### Article:
+--
Non-normalized data in a GLM how to handle?

Hello,

I am currently facing a normalization issue with a simple GLM modeling problem. My linear model is fairly simple, but I am struggling to fit two different countries that have a significant difference in the outcome variable.

To clarify, my model looks like this:

\text{income} = \beta_{0,country} + \beta_{1, country} * \text{years_of_education}

The code looks like this

import numpy as np
import pymc as pm
from scipy import stats
import matplotlib.pyplot as plt
import arviz as az

np.random.seed(0)
n_samples = 1000
education_years = np.random.normal(10, 2, (n_samples,2))
b1_real = np.array([-1,5])
b0_real = np.array([5_000, 5])
y =  b0_real  + b1_real*education_years + stats.halfnorm.rvs(0, 20,(n_samples,2)) #income 

with pm.Model() as model_country:
    b0 = pm.Normal("b0", mu=0, sigma=10, shape=2)
    b1 = pm.Normal("b1", mu=0, sigma=10, shape=2)
    sigma = pm.HalfNormal("sigma", sigma=10, shape=2)
    
    mu = b0 + b1 * education_years
    inc_mu = pm.Normal("inc_mu", mu=mu, sigma=sigma, observed=y, shape=y.shape)

    trace = pm.sample(draws=500, cores=4, target_accept=0.80, )
    posterior_predictive = pm.sample_posterior_predictive(trace, var_names=['b0', 'b1', 'inc_mu', 'sigma'])
+--
### What needs to be done:
Reproduce the part of the GLM forum post starting at "b0_real = np.array([5_000, 5])" and ending at "var_names=['b0', 'b1', 'inc_mu', 'sigma'])", word for word.

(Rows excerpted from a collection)
+--
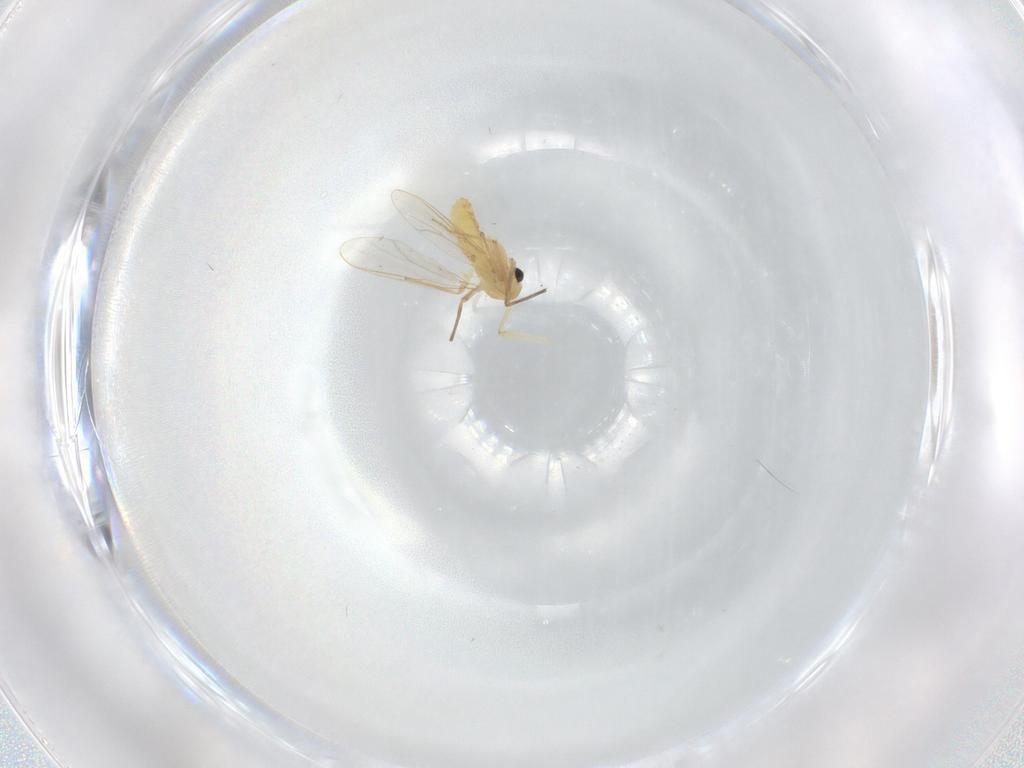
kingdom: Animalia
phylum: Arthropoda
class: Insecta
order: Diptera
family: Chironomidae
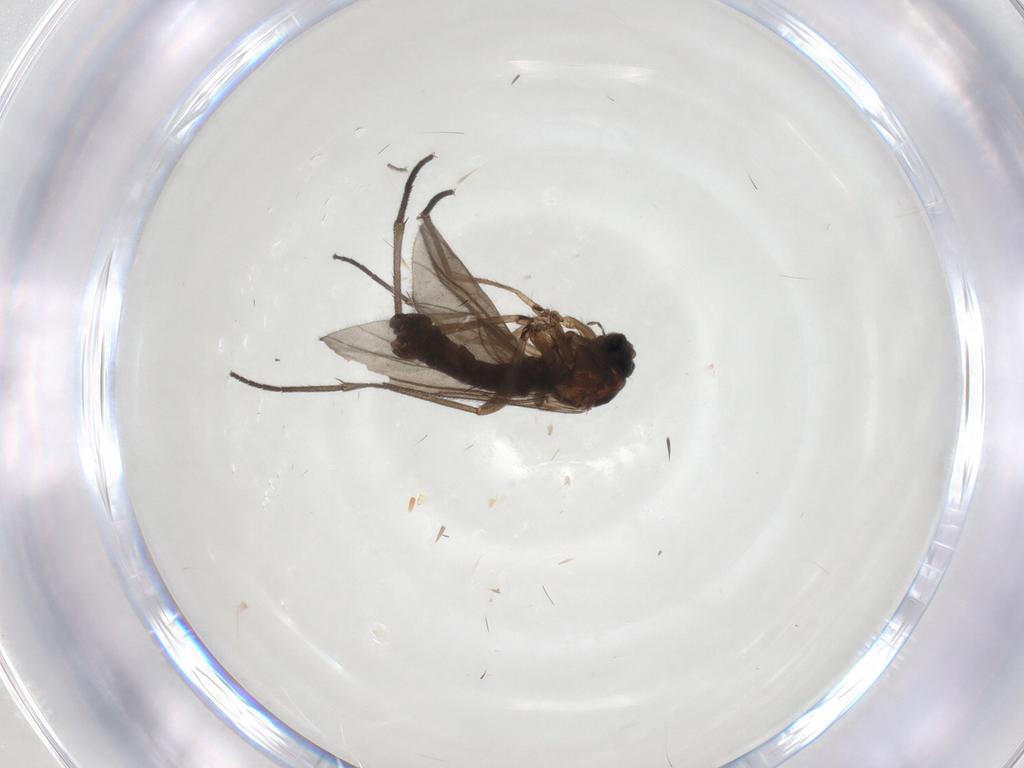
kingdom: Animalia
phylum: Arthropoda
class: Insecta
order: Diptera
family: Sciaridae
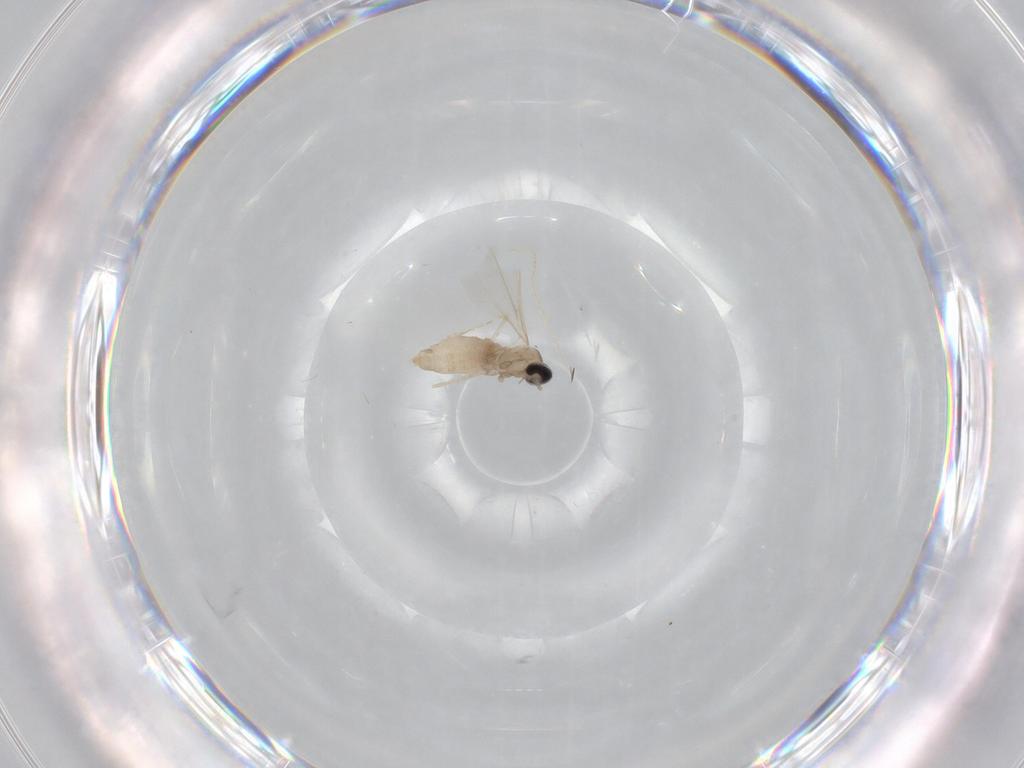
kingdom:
+--
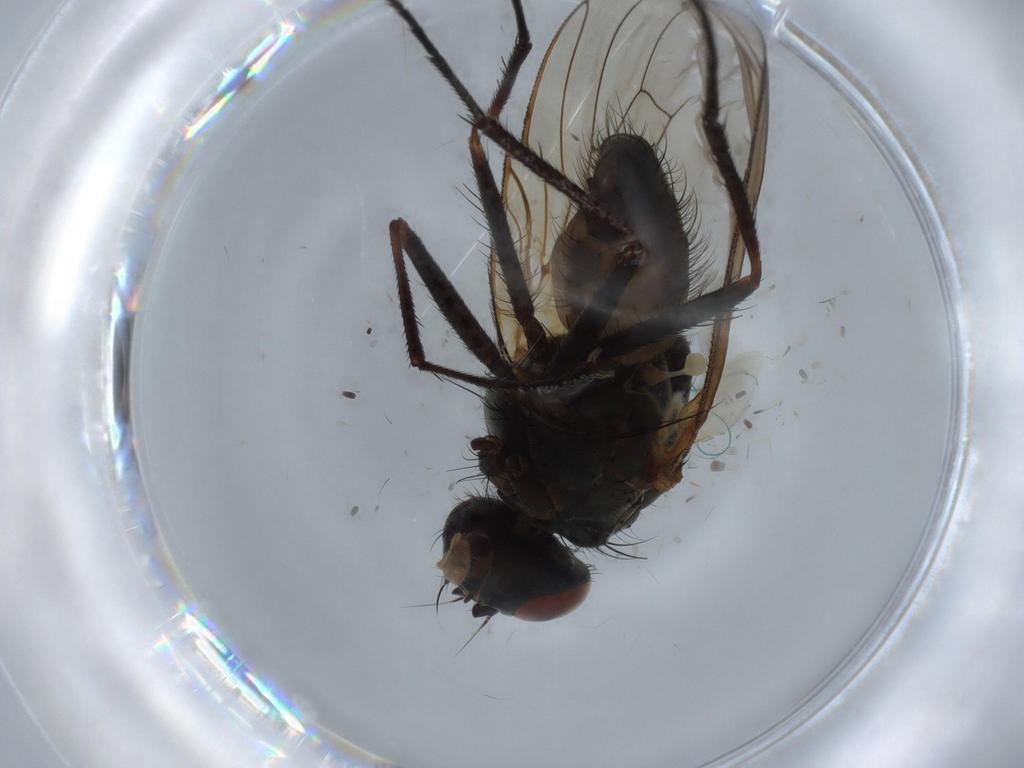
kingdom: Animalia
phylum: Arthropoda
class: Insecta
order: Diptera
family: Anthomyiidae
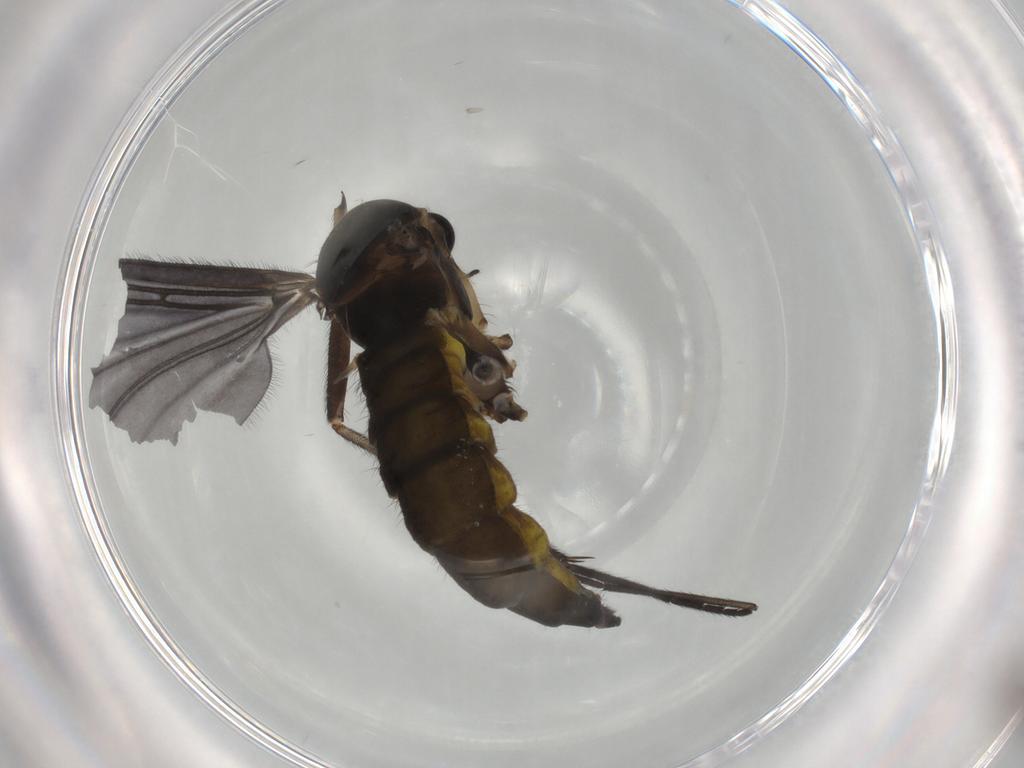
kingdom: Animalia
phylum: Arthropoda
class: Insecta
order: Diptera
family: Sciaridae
+--
### Written answer:
b0_real = np.array([5_000, 5])
y =  b0_real  + b1_real*education_years + stats.halfnorm.rvs(0, 20,(n_samples,2)) #income 

with pm.Model() as model_country:
    b0 = pm.Normal("b0", mu=0, sigma=10, shape=2)
    b1 = pm.Normal("b1", mu=0, sigma=10, shape=2)
    sigma = pm.HalfNormal("sigma", sigma=10, shape=2)
    
    mu = b0 + b1 * education_years
    inc_mu = pm.Normal("inc_mu", mu=mu, sigma=sigma, observed=y, shape=y.shape)

    trace = pm.sample(draws=500, cores=4, target_accept=0.80, )
    posterior_predictive = pm.sample_posterior_predictive(trace, var_names=['b0', 'b1', 'inc_mu', 'sigma'])